Speaking of the sweepers…
- Don’t fight the slide
Without a doubt, this is the most valuable piece of advice I’ve ever been given, and it came to me via the sweeper on the second trail run I ever did. Don’t fight the slide. At the time, it made absolutely no sense, and given that it was said to me as I was busy careening 400 metres down a muddy hill on my backside, I think my reply went along the lines of “WHAT THE ACTUAL FUCKING FUCK??”
After I had recovered from my minor aneurysm and he had recovered from his laughing fit, he explained. Don’t fight the slide. If you feel yourself falling, don’t correct yourself, just go with the flow. The same way you’re supposed to steer into the turn if your car skids. If you let the slide take you, the worst that can happen is mud, dirt, and some bumps and bruises.

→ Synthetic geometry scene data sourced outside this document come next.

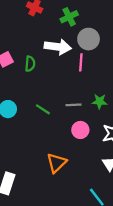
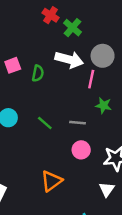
green cross: (69, 17) -> (72, 28), moved, turned -30
green star: (100, 101) -> (103, 105), moved

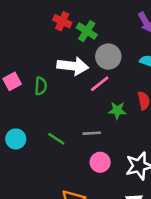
red cross: (50, 15) -> (62, 21), moved
green cross: (72, 28) -> (87, 31), moved
pink line: (91, 79) -> (100, 84), turned 48

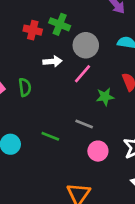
red cross: (62, 21) -> (33, 30), moved
white arrow: (73, 66) -> (53, 61), size x0.6
gray line: (92, 133) -> (84, 124), turned 36

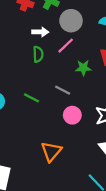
green semicircle: (25, 87) -> (38, 54), moved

But if you fight against it, that’s when you run the risk of real damage – sprains, breaks, snaps and potentially months at home in casts and rehab and traction. It’s the same with life I’ve found. If you go with the flow, go with ease, go with positivity, you’ll get to where you need to be far more quickly, far more safely, and usually with a laugh as well. But if you flail and flounder, caught in a storm of negativity and unease, you may just fall down and never be able to get back up again. That’s why since that day, I don’t fight the slide anymore. I ease into it, I fall down, I get up, I wash my muddy clothes, and I come back for more. Because that’s how you fight, and that’s how you win. Every single time.
The school of life. Now open at a trail run near you.